I am trying to match a list of lastnames to a list of full names using Python 2.7 and the Levenshtein function. To reduce workload I only match if the first letters are identical (although this doesn't seem to make much of a difference performance-wise). If a match is found the matching word is removed from the full names (to make a subsequent first name matching easier). Both lists contain several ten thousand entries, so my solution is rather slow. How could I speed things up without parsing the fullnames? Here is what I have so far (I have omitted a few if-conditions for cases where the lastnames consist of several words):
import Levenshtein
listoflastnames=(['Jones', 'Sallah'])
listoffullnames=(['Henry', 'Jones', 'Junior'],['Indiana', 'Jones'])
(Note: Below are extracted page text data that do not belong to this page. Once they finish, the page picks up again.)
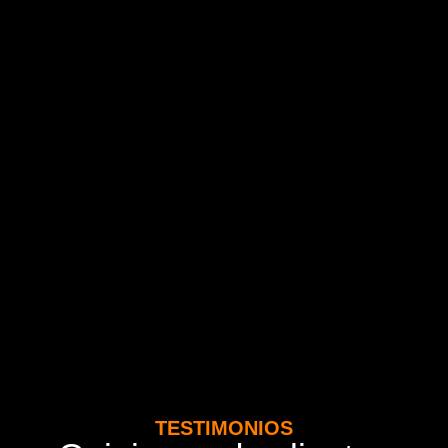
TESTIMONIOS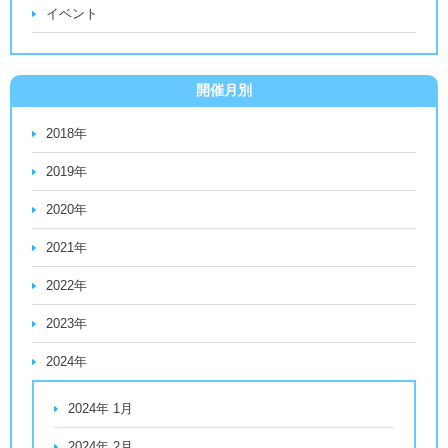
イベント
開催月別
2018年
2019年
2020年
2021年
2022年
2023年
2024年
2024年 1月
2024年 2月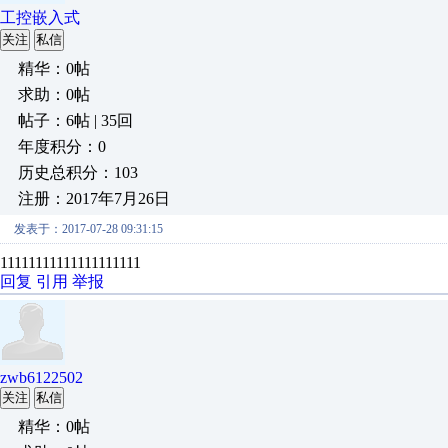
工控嵌入式
关注
私信
精华：0帖
求助：0帖
帖子：6帖 | 35回
年度积分：0
历史总积分：103
注册：2017年7月26日
发表于：2017-07-28 09:31:15
11111111111111111111
回复
引用
举报
zwb6122502
关注
私信
精华：0帖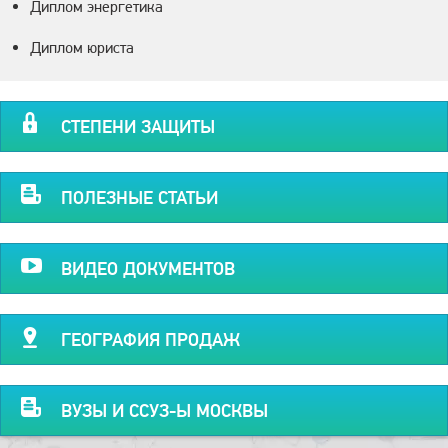
Диплом энергетика
Диплом юриста
СТЕПЕНИ ЗАЩИТЫ
ПОЛЕЗНЫЕ СТАТЬИ
ВИДЕО ДОКУМЕНТОВ
ГЕОГРАФИЯ ПРОДАЖ
ВУЗЫ И ССУЗ-Ы МОСКВЫ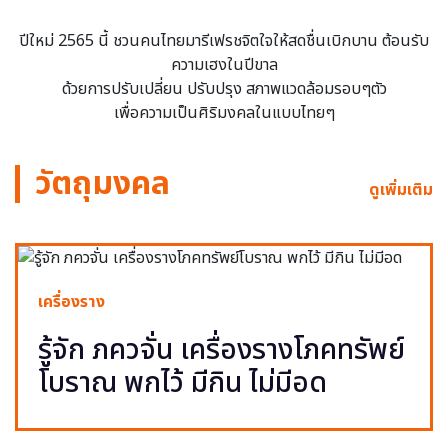
ปีใหม่ 2565 นี้ ชวนคนไทยมารีเฟรชจิตใจให้สดชื่นเบิกบาน ต้อนรับ
ความเฮงในปีขาล
ด้วยการปรับเปลี่ยน ปรับปรุง สภาพแวดล้อมรอบๆตัว
เพื่อความเป็นศิริมงคลในแบบไทยๆ
วัตถุมงคล
ดูเพิ่มเติม
เครื่องราง
รู้จัก ภควจั่น เครื่องรางโภคทรัพย์
โบราณ พกไว้ มีกิน ไม่มีอด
def match_strings(lastname, listofnames):
match=0
matchedidx=[]
for index, nameelement in enumerate(listofnames):
if lastname[0]==nameelement [0]:
if Levenshtein.distance(nameelement, lastname)<2:
matchedidx.append(index)
match=match+1
if match==1:
newnamelist = [i for j, i in enumerate(listofnames) if j not in matchedidx]
return 1, newnamelist
return 0, listofnames
for x in listoflastnames:
for y in listoffullnames:
match, newlistofnames=match_strings(x,y)
if match==1:
#go to first name match...
Any help would be appreciated!
Update: in the meantime I have used the multiprocessing module to let all of my 4 cores handle the issue instead of just one, but the matching still takes a lot of time.